TO-DO ITEM
Within the entries below, output exactly the lines between the line containing "nýtingu en varða" and the line containing "Yrði venjan sú", inclusive, and omit any picture.
*** Opening EXTRACTED MATERIAL ***
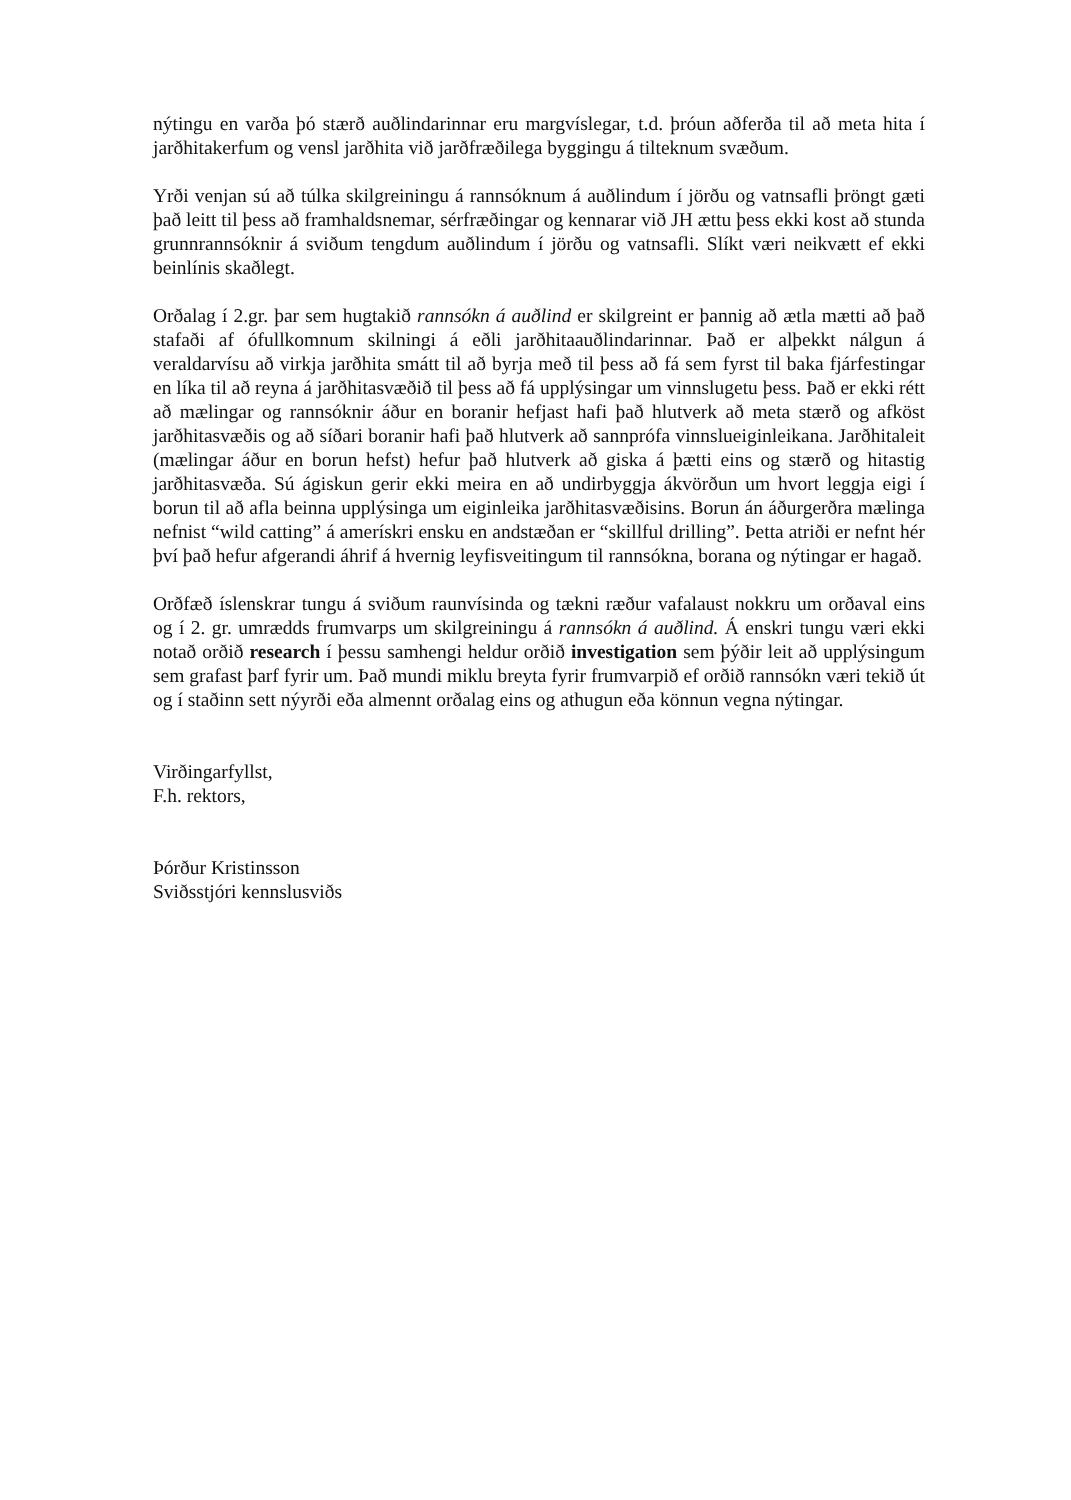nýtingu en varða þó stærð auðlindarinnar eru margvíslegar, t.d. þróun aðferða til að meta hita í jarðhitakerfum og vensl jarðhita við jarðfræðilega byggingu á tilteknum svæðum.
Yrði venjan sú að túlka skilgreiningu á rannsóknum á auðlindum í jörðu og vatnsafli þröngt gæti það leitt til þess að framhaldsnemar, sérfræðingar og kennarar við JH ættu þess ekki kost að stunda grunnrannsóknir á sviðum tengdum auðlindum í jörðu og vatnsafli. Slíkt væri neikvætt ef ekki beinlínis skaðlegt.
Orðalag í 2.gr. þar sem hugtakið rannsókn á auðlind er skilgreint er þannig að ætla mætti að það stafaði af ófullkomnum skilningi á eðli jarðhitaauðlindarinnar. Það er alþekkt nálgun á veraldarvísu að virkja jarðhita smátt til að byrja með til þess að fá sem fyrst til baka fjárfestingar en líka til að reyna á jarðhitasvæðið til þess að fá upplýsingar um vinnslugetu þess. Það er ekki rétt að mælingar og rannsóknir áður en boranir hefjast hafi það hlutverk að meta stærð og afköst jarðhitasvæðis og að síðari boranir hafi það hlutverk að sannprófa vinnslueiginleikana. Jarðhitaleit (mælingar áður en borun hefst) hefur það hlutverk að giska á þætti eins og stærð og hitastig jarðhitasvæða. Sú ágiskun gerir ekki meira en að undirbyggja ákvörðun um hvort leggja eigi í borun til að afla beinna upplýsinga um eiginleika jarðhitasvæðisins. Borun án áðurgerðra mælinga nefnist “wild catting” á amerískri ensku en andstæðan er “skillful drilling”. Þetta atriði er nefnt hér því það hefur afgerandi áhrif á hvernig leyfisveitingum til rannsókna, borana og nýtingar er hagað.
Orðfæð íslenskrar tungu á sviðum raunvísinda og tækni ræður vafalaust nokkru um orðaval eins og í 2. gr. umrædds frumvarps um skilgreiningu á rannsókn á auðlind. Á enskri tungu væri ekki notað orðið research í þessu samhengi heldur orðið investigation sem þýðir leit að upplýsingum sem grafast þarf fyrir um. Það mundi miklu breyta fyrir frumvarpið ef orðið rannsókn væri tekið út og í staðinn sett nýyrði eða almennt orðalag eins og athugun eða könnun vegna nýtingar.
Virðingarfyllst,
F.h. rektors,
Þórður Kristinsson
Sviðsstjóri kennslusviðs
*** Closing EXTRACTED MATERIAL ***
*** Opening EXTRACTED MATERIAL ***
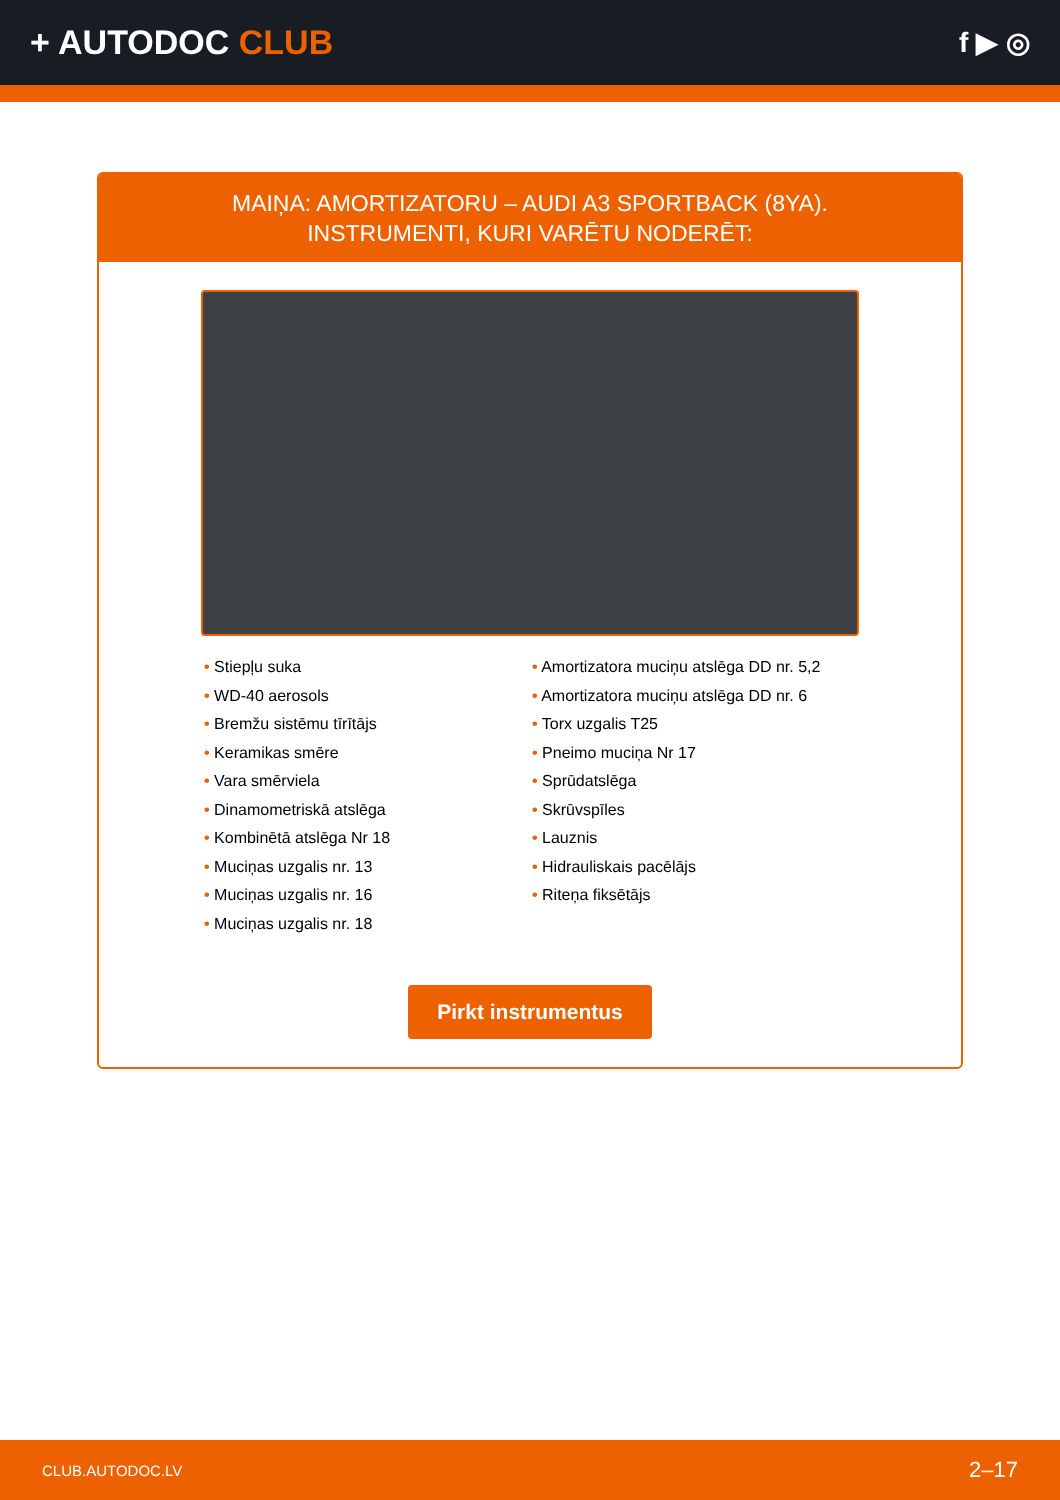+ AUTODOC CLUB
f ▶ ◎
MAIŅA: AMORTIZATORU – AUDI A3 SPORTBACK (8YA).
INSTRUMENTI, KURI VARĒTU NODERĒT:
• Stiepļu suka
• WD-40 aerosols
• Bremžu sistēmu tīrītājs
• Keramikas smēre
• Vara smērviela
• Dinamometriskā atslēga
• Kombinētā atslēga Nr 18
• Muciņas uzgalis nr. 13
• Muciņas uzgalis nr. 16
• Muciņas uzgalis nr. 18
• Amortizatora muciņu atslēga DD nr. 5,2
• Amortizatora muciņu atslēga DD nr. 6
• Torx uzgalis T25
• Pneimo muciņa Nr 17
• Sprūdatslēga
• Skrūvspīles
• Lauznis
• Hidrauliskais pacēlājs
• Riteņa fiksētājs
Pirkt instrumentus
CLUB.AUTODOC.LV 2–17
*** Closing EXTRACTED MATERIAL ***
RESULT FOR THIS TASK
nýtingu en varða þó stærð auðlindarinnar eru margvíslegar, t.d. þróun aðferða til að meta hita í jarðhitakerfum og vensl jarðhita við jarðfræðilega byggingu á tilteknum svæðum.
Yrði venjan sú að túlka skilgreiningu á rannsóknum á auðlindum í jörðu og vatnsafli þröngt gæti það leitt til þess að framhaldsnemar, sérfræðingar og kennarar við JH ættu þess ekki kost að stunda grunnrannsóknir á sviðum tengdum auðlindum í jörðu og vatnsafli. Slíkt væri neikvætt ef ekki beinlínis skaðlegt.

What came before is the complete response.